Overall, the comments favored modifying the scope of the NIH Guidelines 
to include research with synthetic nucleic acids. As one commenter 
noted, ``With the ability to chemically synthesize entire genes or 
substantial portions of viral genomes, such synthetic entities would 
have the potential to (1) Express proteins, (2) replicate in cells, and 
(3) integrate into the host genome. As such, these entities warrant the 
same scrutiny as traditional recombinant DNA with respect to studies 
being conducted in [a] research laboratory and when being considered 
for use in human subjects, and thus should be subject to NIH/OBA 
registration and RAC review.'' However, there were concerns that the 
proposed amendments would lead to oversight of the synthesis of small 
nucleic acid primers used in basic research. This was a 
misinterpretation of the proposed

[[Page 54586]]

changes; research with nucleic acids that are not in cells or organisms 
is not subject to the NIH Guidelines and the proposed exemption for 
non-replicating synthetic nucleic acids, discussed herein, would also 
preclude these constructs from being subject to the NIH Guidelines.
    Most of the comments regarding synthetic nucleic acids and the NIH 
Guidelines focused on whether certain synthetic nucleic acids used in 
human clinical trials should also be exempt from the NIH Guidelines and 
in particular from the requirements for submission and review of human 
gene transfer trials (as outlined in Appendix M of the NIH Guidelines). 
These comments directly addressed a question posed in the March 2009 
Federal Register: ``For human gene transfer research, are there classes 
of non-replicating, synthetic molecules that should be exempt due to 
lower potential risk (e.g. antisense RNA, RNAi)? If so, what criteria 
should be applied to determine such classes?''
    Many of the respondents to this question were involved in 
developing such products to be used as therapeutics or represent 
companies and investigators involved in such research. As discussed in 
more detail herein, the respondents argued that small non-replicating 
synthetic nucleic acids used as therapeutics are more akin to small 
molecule drugs than traditional gene transfer agents.
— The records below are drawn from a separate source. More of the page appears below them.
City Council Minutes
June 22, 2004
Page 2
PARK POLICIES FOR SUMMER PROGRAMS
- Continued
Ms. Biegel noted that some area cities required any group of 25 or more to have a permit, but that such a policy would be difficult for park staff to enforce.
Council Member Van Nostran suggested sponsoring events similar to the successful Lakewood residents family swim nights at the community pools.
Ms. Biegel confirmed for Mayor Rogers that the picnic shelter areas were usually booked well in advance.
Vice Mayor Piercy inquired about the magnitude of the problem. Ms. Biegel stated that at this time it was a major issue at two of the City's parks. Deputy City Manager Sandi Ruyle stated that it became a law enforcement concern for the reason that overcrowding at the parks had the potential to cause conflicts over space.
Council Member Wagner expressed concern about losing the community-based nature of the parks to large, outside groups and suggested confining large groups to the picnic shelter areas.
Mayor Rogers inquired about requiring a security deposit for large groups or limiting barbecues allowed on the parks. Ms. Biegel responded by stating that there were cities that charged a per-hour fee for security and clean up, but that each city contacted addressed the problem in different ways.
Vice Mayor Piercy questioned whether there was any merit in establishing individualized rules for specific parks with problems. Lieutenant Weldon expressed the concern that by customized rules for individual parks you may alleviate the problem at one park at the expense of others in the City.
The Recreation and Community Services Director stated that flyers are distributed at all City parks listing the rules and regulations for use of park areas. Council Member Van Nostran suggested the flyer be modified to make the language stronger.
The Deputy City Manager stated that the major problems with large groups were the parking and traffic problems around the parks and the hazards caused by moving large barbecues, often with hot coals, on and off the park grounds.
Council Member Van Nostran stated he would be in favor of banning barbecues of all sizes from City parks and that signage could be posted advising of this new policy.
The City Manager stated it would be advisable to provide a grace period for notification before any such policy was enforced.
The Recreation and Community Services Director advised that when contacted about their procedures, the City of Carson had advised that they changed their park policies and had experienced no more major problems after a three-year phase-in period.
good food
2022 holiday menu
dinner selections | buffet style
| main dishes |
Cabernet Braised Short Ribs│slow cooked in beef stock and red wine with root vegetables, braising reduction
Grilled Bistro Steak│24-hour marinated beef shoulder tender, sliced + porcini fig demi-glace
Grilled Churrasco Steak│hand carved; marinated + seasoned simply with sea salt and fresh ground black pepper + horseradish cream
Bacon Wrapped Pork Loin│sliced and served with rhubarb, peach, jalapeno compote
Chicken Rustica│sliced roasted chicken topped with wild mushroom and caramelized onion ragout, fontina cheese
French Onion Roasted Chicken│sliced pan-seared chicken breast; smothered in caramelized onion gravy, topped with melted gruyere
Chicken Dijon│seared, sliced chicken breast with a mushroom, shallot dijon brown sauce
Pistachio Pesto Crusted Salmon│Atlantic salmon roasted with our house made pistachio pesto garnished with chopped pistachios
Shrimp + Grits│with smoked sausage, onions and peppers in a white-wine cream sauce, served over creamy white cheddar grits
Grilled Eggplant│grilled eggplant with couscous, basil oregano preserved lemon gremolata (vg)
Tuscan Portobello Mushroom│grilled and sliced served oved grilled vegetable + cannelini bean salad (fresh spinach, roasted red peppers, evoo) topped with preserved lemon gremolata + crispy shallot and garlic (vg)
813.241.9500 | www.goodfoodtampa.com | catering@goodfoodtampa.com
A session at the 
June 23, 2009, public consultation focused on whether certain non-
replicating synthetic nucleic acids used in human clinical trials 
should be exempted from the NIH Guidelines due to characteristics that 
are distinct from recombinant molecules as currently defined in the NIH 
Guidelines.
    The second set of comments focused on the proposed changes to 
Section III-A-1-a, which addresses certain experiments that involve the 
introduction of drug resistance into microorganisms. The comments 
uniformly disagreed with the proposed changes stating that the new 
proposed criteria were too broad and would lead to federal review of 
experiments that did not raise public health issues warranting 
heightened scrutiny. Moreover, they stated that there is no evidence 
that the current language had failed to serve the public health and 
therefore the changes were not warranted given the potential problems 
raised by expanding such review. As discussed herein, the III-A-1-a 
language in the current NIH Guidelines (October 2011 version) will be 
retained.
    The following paragraphs review (1) The specific comments received 
on each section of the NIH Guidelines, both the written comments and 
those received at public meeting; (2) NIH/OBA's response to those 
comments; and (3) the final changes to the NIH Guidelines.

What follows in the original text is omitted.